TIM-3 Is a Potential Immune Checkpoint Target in Cats with Mammary Carcinoma

SIMPLE SUMMARY: Feline mammary carcinomas are highly prevalent tumors, with aggressive behavior and scarce therapeutic options. Thus, there is a high need for novel biomarkers and therapeutic targets. In human medicine, immune checkpoint inhibitors targeting TIM-3 are emerging as promising treatment strategies; however, the clinical relevance of immune checkpoints in feline cancers is sparse. To unravel the clinical importance of TIM-3 in feline mammary carcinoma, we analyzed the intratumor expression and serum levels of the TIM-3 receptor in tumor-bearing cats. The results obtained show that TIM-3 is highly expressed in both immune and cancer cells, and the localization of TIM-3 expression can predict clinical outcomes in feline mammary carcinoma. TIM-3 levels in serum were reduced in diseased compared to healthy animals. These findings shed light on the biological role of TIM-3 in feline mammary carcinoma and support clinical testing of novel therapies targeting TIM-3. ABSTRACT: Recent findings in human breast cancer (HBC) indicate that T-cell immunoglobulin and mucin-domain-containing molecule-3 (TIM-3)-targeted therapies may effectively activate anticancer immune responses. Although feline mammary carcinoma (FMC) is a valuable cancer model, no studies on TIM-3 have been developed in this species. Thus, we evaluated the expression of TIM-3 by immunohistochemistry in total (t), stromal (s), and intra-tumoral (i) tumor-infiltrating lymphocytes (TILs) and in cancer cells, of 48 cats with mammary carcinoma. In parallel, serum TIM-3 levels were quantified using ELISA and the presence of somatic mutations in the TIM-3 gene was evaluated in 19 tumor samples. sTILs-TIM3+ were more frequent than iTILs-TIM-3+, with the TIM-3 ex-pression in sTILs and cancer cells being associated with more aggressive clinicopathological features.
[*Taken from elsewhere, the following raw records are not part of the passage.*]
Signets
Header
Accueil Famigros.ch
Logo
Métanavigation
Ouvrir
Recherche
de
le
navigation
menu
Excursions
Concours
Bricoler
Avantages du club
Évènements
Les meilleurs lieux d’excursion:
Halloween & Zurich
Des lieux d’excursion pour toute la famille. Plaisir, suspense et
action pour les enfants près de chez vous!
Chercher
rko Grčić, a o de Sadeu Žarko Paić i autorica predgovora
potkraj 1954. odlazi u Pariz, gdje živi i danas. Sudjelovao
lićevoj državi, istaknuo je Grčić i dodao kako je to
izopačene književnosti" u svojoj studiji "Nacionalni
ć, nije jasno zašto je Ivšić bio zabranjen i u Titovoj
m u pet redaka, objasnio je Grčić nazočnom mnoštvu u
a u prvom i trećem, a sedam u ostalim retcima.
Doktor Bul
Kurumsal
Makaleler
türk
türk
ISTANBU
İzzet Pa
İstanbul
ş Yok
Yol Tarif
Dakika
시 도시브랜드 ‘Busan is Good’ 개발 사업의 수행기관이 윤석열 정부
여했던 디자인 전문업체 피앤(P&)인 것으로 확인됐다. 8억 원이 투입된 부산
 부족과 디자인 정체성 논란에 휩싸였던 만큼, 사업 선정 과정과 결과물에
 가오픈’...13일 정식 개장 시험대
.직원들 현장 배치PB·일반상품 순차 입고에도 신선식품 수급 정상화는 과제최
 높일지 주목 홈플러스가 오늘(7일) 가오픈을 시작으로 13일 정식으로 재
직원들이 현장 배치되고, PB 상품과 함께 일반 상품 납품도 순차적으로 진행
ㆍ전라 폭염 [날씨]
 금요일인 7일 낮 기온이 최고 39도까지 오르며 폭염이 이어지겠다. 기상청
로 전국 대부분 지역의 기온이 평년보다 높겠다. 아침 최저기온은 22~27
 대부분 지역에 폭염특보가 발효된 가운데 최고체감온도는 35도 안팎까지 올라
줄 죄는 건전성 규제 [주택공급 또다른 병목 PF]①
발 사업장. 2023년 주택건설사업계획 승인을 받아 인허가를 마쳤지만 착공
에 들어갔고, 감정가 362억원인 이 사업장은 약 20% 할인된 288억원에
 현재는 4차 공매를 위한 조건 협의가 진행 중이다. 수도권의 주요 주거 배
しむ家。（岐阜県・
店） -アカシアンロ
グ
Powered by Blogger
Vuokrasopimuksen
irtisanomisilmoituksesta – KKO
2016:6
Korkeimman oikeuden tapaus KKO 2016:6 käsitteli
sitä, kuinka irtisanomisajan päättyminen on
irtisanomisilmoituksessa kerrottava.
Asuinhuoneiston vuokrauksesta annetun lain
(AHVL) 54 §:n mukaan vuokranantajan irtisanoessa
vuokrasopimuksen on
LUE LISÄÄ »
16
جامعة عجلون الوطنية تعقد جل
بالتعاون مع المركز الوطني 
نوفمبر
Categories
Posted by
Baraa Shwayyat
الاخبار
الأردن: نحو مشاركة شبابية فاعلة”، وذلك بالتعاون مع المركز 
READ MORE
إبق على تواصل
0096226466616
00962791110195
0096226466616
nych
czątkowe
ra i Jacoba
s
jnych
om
In contrast, the TIM-3 expression in iTILs and tTILs was associated with a more benign clinical course. Moreover, the serum TIM-3 levels were lower in animals with FMC when compared to healthy animals (p < 0.001). Only one somatic mutation was found in the TIM-3 gene, at intron 2, in one tumor sample. Altogether, our results suggest that the expression of TIM-3 among TILs subpopulations and cancer cells may influence the clinical outcome of cats with FMC, in line with the previous reports in HBC.